The group specifically referenced earlier government approvals of over $1 billion for refinery rehabilitation projects, warning that proceeding with new partnerships without a public audit of past expenditures undermines trust in the system.
“It is unacceptable that after committing over one billion dollars to refinery rehabilitation, the nation is being asked to embrace yet another agreement without a clear and verifiable audit of previous interventions. This is not just about policy failure; it is about the potential erosion of public trust in how national wealth is managed,” Edafe said.
He argued that while the introduction of a technical equity model may appear innovative, it does not absolve the government and NNPC Ltd of responsibility for past inefficiencies and possible mismanagement.

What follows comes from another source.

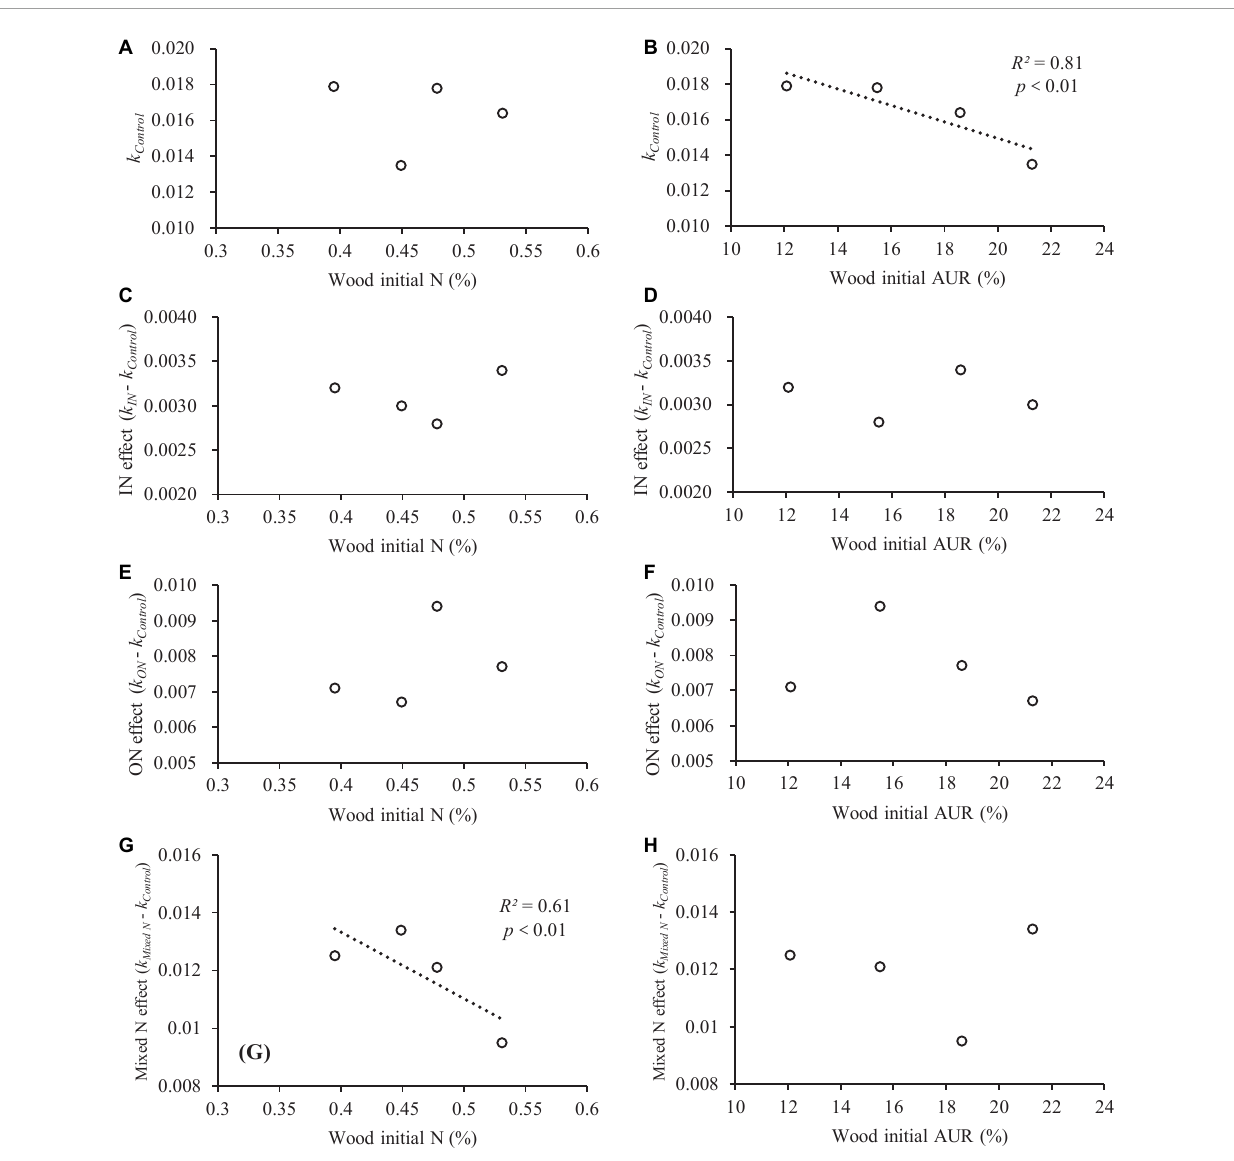
FIGURE3 The linear regressions ( p < 0.05) between the initial wood N and AUR concentrations and different forms of N fertilizer (average of six replicates for the four studied species). (A–H) Represent the linear regressions between kControl, N effect (kIN - kControl), ON effect (kON - kControl), Mixed N effect (kMixed N - kControl) and wood initial N (%), and wood initial AUR (%), respectively.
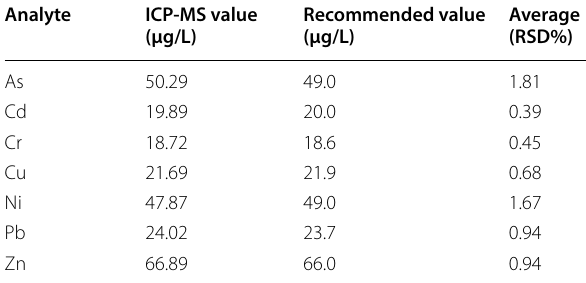
Table 3 Heavy metal data for water reference sample NIST 1643b by ICP-MS (Krishna and Mohan 2014)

“The idea of bringing in technical partners with equity stakes is not inherently flawed. However, it becomes deeply problematic when it is introduced as a substitute for accountability. Before we speak of new partnerships, Nigerians deserve a full disclosure of how past funds were utilised, who was responsible for project delivery, and why the expected outcomes were not achieved,” he said.
The group also warned that without institutional reforms, the proposed collaboration risks becoming another cycle of investment without sustainable results.
“What is being presented as a strategic shift may, in reality, become another expensive experiment if the underlying governance issues are not addressed. Technical expertise alone cannot fix a system that lacks transparency, oversight, and consequences for failure,” Edafe said.
The Centre called on the National Assembly and relevant anti-corruption agencies to initiate a comprehensive probe of refinery rehabilitation projects over the past decade, including contract awards, disbursements, and project execution timelines.
“This moment demands more than optimism; it demands scrutiny. We call on oversight institutions like the National Assembly, Economic and Financial Crimes Commission (EFCC) and others to undertake a forensic examination of all funds committed to refinery rehabilitation, including the recent billion-dollar interventions. Nigerians must know what has been done with their resources and why the country is still dependent on fuel imports despite repeated promises of self-sufficiency,” he said.
The Centre added that restoring confidence in Nigeria’s oil sector would require not just new agreements, but a demonstrable commitment to transparency, accountability, and institutional integrity.